[Stored data]
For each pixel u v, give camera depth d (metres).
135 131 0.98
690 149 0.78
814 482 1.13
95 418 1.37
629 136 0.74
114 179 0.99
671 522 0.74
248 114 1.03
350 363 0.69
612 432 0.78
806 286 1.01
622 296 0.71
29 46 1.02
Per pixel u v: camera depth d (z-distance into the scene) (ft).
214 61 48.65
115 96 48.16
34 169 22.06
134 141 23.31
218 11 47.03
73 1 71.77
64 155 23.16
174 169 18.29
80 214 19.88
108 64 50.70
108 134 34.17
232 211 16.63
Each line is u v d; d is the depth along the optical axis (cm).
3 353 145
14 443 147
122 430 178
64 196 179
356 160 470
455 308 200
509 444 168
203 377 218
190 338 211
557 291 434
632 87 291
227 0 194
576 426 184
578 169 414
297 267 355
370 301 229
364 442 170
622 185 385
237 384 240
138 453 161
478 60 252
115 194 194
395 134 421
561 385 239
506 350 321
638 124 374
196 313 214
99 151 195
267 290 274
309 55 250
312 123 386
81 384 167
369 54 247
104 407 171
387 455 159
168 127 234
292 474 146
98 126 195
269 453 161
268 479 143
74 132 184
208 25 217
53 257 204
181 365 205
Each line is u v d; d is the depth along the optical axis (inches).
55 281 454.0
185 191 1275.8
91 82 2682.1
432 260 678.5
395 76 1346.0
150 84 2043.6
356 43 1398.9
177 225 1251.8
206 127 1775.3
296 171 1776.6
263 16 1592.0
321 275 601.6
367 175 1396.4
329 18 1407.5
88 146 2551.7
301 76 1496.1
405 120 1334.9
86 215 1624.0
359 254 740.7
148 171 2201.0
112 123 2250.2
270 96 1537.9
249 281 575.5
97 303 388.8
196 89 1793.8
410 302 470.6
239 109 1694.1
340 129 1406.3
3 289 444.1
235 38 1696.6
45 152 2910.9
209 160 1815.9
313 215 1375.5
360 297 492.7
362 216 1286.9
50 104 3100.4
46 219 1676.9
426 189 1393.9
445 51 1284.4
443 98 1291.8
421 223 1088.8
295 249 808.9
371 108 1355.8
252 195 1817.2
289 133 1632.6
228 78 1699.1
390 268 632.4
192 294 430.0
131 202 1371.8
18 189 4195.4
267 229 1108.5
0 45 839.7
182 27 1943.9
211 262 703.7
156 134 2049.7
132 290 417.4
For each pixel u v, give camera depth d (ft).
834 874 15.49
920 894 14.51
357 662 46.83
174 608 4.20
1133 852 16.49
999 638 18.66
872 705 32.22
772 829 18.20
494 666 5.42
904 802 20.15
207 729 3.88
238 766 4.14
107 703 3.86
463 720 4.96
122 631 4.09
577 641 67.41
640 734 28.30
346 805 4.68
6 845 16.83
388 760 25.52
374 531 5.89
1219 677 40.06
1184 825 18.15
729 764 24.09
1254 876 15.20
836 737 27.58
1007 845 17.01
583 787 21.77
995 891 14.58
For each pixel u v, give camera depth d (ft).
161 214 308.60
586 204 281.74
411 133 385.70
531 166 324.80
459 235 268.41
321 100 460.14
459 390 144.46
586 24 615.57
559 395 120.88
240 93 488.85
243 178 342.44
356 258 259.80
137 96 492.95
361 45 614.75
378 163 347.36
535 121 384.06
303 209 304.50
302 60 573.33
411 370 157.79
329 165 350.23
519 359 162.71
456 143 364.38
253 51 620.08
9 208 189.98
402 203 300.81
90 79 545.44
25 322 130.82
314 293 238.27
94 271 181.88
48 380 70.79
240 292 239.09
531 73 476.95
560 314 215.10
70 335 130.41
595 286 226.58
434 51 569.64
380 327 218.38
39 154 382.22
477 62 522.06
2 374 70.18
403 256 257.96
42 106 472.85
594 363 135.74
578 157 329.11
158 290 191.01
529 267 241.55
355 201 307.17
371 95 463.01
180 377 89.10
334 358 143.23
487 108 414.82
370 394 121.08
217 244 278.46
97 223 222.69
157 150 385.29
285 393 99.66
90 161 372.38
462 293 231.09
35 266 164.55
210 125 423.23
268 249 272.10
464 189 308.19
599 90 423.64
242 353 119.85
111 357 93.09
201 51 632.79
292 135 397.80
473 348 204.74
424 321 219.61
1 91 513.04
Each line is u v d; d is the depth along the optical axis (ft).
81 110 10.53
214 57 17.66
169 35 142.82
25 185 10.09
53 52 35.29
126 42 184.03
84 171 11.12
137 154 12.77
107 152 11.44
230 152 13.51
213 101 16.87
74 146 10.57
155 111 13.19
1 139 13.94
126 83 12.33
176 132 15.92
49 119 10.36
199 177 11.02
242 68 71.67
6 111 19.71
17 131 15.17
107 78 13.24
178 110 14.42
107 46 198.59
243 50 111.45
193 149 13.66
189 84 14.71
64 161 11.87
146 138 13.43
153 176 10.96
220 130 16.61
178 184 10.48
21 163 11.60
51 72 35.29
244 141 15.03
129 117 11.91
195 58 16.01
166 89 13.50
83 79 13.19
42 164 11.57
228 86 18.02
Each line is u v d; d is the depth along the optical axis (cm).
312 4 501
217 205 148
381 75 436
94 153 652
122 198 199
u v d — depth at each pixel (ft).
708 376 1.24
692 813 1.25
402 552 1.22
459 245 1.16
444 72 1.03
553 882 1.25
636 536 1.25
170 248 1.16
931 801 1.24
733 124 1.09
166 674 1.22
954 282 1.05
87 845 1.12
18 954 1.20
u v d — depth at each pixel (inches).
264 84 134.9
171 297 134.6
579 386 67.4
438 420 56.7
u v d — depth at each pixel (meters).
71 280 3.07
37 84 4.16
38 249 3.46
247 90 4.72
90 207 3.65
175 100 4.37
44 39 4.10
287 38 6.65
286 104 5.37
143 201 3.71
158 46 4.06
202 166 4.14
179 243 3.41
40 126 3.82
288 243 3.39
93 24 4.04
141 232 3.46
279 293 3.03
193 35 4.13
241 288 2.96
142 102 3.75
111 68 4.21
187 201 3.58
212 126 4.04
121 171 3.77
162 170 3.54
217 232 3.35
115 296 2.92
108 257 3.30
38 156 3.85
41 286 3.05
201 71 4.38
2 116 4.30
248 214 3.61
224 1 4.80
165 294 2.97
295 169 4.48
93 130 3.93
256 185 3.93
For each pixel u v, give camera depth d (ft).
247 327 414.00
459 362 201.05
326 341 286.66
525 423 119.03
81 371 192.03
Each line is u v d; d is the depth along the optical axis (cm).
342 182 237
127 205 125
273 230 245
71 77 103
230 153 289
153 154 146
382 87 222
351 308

▸ AIM OF THE EXERCISE:
For this exercise, output the entries above exactly as written.

▸ SOLVED PROBLEM:
For each pixel u v, give camera depth d (metres).
135 131 0.98
690 149 0.78
814 482 1.13
95 418 1.37
629 136 0.74
114 179 0.99
671 522 0.74
248 114 1.03
350 363 0.69
612 432 0.78
806 286 1.01
622 296 0.71
29 46 1.02
Per pixel u v: camera depth d (z-distance into the scene) (ft).
214 61 48.65
115 96 48.16
34 169 22.06
134 141 23.31
218 11 47.03
73 1 71.77
64 155 23.16
174 169 18.29
80 214 19.88
108 64 50.70
108 134 34.17
232 211 16.63
Each line is u v d; d is the depth along the optical axis (cm).
3 353 145
14 443 147
122 430 178
64 196 179
356 160 470
455 308 200
509 444 168
203 377 218
190 338 211
557 291 434
632 87 291
227 0 194
576 426 184
578 169 414
297 267 355
370 301 229
364 442 170
622 185 385
237 384 240
138 453 161
478 60 252
115 194 194
395 134 421
561 385 239
506 350 321
638 124 374
196 313 214
99 151 195
267 290 274
309 55 250
312 123 386
81 384 167
369 54 247
104 407 171
387 455 159
168 127 234
292 474 146
98 126 195
269 453 161
268 479 143
74 132 184
208 25 217
53 257 204
181 365 205
Each line is u v d; d is the depth along the optical axis (inches).
55 281 454.0
185 191 1275.8
91 82 2682.1
432 260 678.5
395 76 1346.0
150 84 2043.6
356 43 1398.9
177 225 1251.8
206 127 1775.3
296 171 1776.6
263 16 1592.0
321 275 601.6
367 175 1396.4
329 18 1407.5
88 146 2551.7
301 76 1496.1
405 120 1334.9
86 215 1624.0
359 254 740.7
148 171 2201.0
112 123 2250.2
270 96 1537.9
249 281 575.5
97 303 388.8
196 89 1793.8
410 302 470.6
239 109 1694.1
340 129 1406.3
3 289 444.1
235 38 1696.6
45 152 2910.9
209 160 1815.9
313 215 1375.5
360 297 492.7
362 216 1286.9
50 104 3100.4
46 219 1676.9
426 189 1393.9
445 51 1284.4
443 98 1291.8
421 223 1088.8
295 249 808.9
371 108 1355.8
252 195 1817.2
289 133 1632.6
228 78 1699.1
390 268 632.4
192 294 430.0
131 202 1371.8
18 189 4195.4
267 229 1108.5
0 45 839.7
182 27 1943.9
211 262 703.7
156 134 2049.7
132 290 417.4
For each pixel u v, give camera depth d (ft).
834 874 15.49
920 894 14.51
357 662 46.83
174 608 4.20
1133 852 16.49
999 638 18.66
872 705 32.22
772 829 18.20
494 666 5.42
904 802 20.15
207 729 3.88
238 766 4.14
107 703 3.86
463 720 4.96
122 631 4.09
577 641 67.41
640 734 28.30
346 805 4.68
6 845 16.83
388 760 25.52
374 531 5.89
1219 677 40.06
1184 825 18.15
729 764 24.09
1254 876 15.20
836 737 27.58
1007 845 17.01
583 787 21.77
995 891 14.58
For each pixel u v, give camera depth d (ft).
161 214 308.60
586 204 281.74
411 133 385.70
531 166 324.80
459 235 268.41
321 100 460.14
459 390 144.46
586 24 615.57
559 395 120.88
240 93 488.85
243 178 342.44
356 258 259.80
137 96 492.95
361 45 614.75
378 163 347.36
535 121 384.06
303 209 304.50
302 60 573.33
411 370 157.79
329 165 350.23
519 359 162.71
456 143 364.38
253 51 620.08
9 208 189.98
402 203 300.81
90 79 545.44
25 322 130.82
314 293 238.27
94 271 181.88
48 380 70.79
240 292 239.09
531 73 476.95
560 314 215.10
70 335 130.41
595 286 226.58
434 51 569.64
380 327 218.38
39 154 382.22
477 62 522.06
2 374 70.18
403 256 257.96
42 106 472.85
594 363 135.74
578 157 329.11
158 290 191.01
529 267 241.55
355 201 307.17
371 95 463.01
180 377 89.10
334 358 143.23
487 108 414.82
370 394 121.08
217 244 278.46
97 223 222.69
157 150 385.29
285 393 99.66
90 161 372.38
462 293 231.09
35 266 164.55
210 125 423.23
268 249 272.10
464 189 308.19
599 90 423.64
242 353 119.85
111 357 93.09
201 51 632.79
292 135 397.80
473 348 204.74
424 321 219.61
1 91 513.04
Each line is u v d; d is the depth along the optical axis (ft).
81 110 10.53
214 57 17.66
169 35 142.82
25 185 10.09
53 52 35.29
126 42 184.03
84 171 11.12
137 154 12.77
107 152 11.44
230 152 13.51
213 101 16.87
74 146 10.57
155 111 13.19
1 139 13.94
126 83 12.33
176 132 15.92
49 119 10.36
199 177 11.02
242 68 71.67
6 111 19.71
17 131 15.17
107 78 13.24
178 110 14.42
107 46 198.59
243 50 111.45
193 149 13.66
189 84 14.71
64 161 11.87
146 138 13.43
153 176 10.96
220 130 16.61
178 184 10.48
21 163 11.60
51 72 35.29
244 141 15.03
129 117 11.91
195 58 16.01
166 89 13.50
83 79 13.19
42 164 11.57
228 86 18.02
Each line is u v d; d is the depth along the optical axis (cm).
312 4 501
217 205 148
381 75 436
94 153 652
122 198 199
u v d — depth at each pixel (ft).
708 376 1.24
692 813 1.25
402 552 1.22
459 245 1.16
444 72 1.03
553 882 1.25
636 536 1.25
170 248 1.16
931 801 1.24
733 124 1.09
166 674 1.22
954 282 1.05
87 845 1.12
18 954 1.20
u v d — depth at each pixel (inches).
264 84 134.9
171 297 134.6
579 386 67.4
438 420 56.7
u v d — depth at each pixel (meters).
71 280 3.07
37 84 4.16
38 249 3.46
247 90 4.72
90 207 3.65
175 100 4.37
44 39 4.10
287 38 6.65
286 104 5.37
143 201 3.71
158 46 4.06
202 166 4.14
179 243 3.41
40 126 3.82
288 243 3.39
93 24 4.04
141 232 3.46
279 293 3.03
193 35 4.13
241 288 2.96
142 102 3.75
111 68 4.21
187 201 3.58
212 126 4.04
121 171 3.77
162 170 3.54
217 232 3.35
115 296 2.92
108 257 3.30
38 156 3.85
41 286 3.05
201 71 4.38
2 116 4.30
248 214 3.61
224 1 4.80
165 294 2.97
295 169 4.48
93 130 3.93
256 185 3.93
For each pixel u v, give camera depth d (ft).
247 327 414.00
459 362 201.05
326 341 286.66
525 423 119.03
81 371 192.03
Each line is u v d; d is the depth along the optical axis (cm).
342 182 237
127 205 125
273 230 245
71 77 103
230 153 289
153 154 146
382 87 222
351 308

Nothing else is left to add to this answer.